«Não acumuleis tesouros na terra»

Durante muito tempo achei que os chamamentos de Jesus me queriam arrancar à vida boa em que estava, para me destinar a uma vida de renúncia e esforço. Mas cada vez mais sinto que a vida que devia ser boa, agradável e suave me deixa stressado, ansioso e infeliz. E que o que Jesus me oferece é a satisfação dos meus desejos mais profundos.

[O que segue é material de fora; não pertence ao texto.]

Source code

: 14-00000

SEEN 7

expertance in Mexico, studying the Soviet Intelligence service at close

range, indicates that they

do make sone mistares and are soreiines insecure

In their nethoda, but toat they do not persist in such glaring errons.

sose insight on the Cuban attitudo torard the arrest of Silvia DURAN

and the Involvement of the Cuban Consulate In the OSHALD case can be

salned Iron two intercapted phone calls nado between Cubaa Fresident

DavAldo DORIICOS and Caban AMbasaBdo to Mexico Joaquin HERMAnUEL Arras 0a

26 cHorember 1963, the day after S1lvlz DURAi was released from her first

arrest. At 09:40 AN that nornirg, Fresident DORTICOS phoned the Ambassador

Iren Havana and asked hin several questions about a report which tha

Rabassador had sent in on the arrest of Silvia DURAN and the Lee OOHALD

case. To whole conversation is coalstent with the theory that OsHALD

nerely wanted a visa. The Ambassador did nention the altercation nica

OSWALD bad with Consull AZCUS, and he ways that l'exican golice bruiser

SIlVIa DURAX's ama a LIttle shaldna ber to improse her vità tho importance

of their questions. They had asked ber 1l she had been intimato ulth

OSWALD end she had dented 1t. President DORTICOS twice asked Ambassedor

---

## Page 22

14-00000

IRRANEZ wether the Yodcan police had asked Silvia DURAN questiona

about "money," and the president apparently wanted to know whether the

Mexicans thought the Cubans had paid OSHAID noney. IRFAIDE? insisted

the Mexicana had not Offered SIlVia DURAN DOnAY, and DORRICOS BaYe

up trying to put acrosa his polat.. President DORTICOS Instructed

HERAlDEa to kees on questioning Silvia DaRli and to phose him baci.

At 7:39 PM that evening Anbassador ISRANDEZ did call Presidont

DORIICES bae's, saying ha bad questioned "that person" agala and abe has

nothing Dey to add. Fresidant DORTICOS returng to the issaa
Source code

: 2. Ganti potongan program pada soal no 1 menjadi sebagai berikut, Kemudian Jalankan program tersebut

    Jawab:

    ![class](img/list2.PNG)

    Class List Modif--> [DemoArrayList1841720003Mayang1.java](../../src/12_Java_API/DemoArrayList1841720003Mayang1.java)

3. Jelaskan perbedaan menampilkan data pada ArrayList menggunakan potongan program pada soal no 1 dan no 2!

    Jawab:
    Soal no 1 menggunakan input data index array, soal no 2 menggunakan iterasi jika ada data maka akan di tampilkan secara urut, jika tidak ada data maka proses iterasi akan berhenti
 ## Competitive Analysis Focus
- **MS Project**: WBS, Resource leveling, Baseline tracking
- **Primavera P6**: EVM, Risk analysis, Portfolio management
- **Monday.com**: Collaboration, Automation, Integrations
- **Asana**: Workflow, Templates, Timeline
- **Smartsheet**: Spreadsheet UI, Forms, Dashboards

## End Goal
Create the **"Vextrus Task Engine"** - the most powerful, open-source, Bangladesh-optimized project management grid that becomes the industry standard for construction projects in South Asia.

O que Jesus me oferece está bem patente no Evangelho de hoje – Mateus, 6, 19-23:
Naquele tempo, disse Jesus aos seus discípulos: «Não acumuleis tesouros na terra, onde a traça e a ferrugem os destroem e os ladrões os assaltam e roubam. Acumulai tesouros no Céu, onde a traça e a ferrugem não os destroem e os ladrões não os assaltam nem roubam. Porque onde estiver o teu tesouro, aí estará o teu coração. A lâmpada do teu corpo são os olhos. Se o teu olhar for límpido, todo o teu corpo ficará iluminado. Mas se o teu olhar for mau, todo o teu corpo andará nas trevas. E se a luz que há em ti são trevas, como serão grandes essas trevas!».


Ter o coração no sítio certo, ou seja, procurar acumular tesouros no Céu em vez da Terra, é mais fácil de dizer do que de fazer. Vivemos muito mais mergulhados na Terra que no Céu. Tendemos a olhar muito mais para a luta do dia-a-dia, para as coisas que nos rodeiam e, como diz a sabedoria popular “Olhos que não vêm, coração que não sente”. Para muitos nem se trata de amealhar e juntar tesouros, mas apenas de “ir andando”. Ir gerindo os bens materiais, sim, mas principalmente ir gerindo o nosso coração, as relações. E só de vez em quando temos um sinal de que há mais, muito mais que “ir andando”.
Jesus sonha uma vida a transbordar, não um conformismo com o que se consegue ir arranjando. Jesus pede-nos para pormos os olhos no Céu, onde há tesouros que resistem a tudo. E não fala de tesouros para depois da morte, mas para a nossa vida aqui na Terra.
Como alcançar esses tesouros? É preciso vigiar-se e seguir os sinais que nos puxam o olhar para o Céu: os ritos da igreja ao longo do ano, a missa e a comunhão, a vida comunitária, o desafio do Evangelho. Até algum desânimo com a vida de todos os dias pode ser a alma a querer dizer: “Olha que eu posso e preciso de mais que isto!”.
Como dominar a luta de todos os dias para que ela não se torne o objectivo da nossa vida? A mim ajuda-me a Oração, a Comunidade, partilhar as dificuldades com quem tem fé e me aponta perguntas e respostas mais além da resolução prática dos problemas. E algumas técnicas: se o dinheiro é uma preocupação de fundo, faço uma lista do que tenho e do que preciso. Normalmente descubro que não estou assim tão apertado, ou que aquilo que pensava precisar não é assim tão indispensável. Muitas vezes basta escrever ou dizer em voz alta o que me falta ou de que tenho medo e o medo torna-se ridículo. Sinto que esbracejava para não me afogar e afinal tinha a água pela cintura. E sim, isto é rezar!


Senhor, Tu nunca andas longe e tens a resposta para a única questão que importa, tens alimento que não se esgota.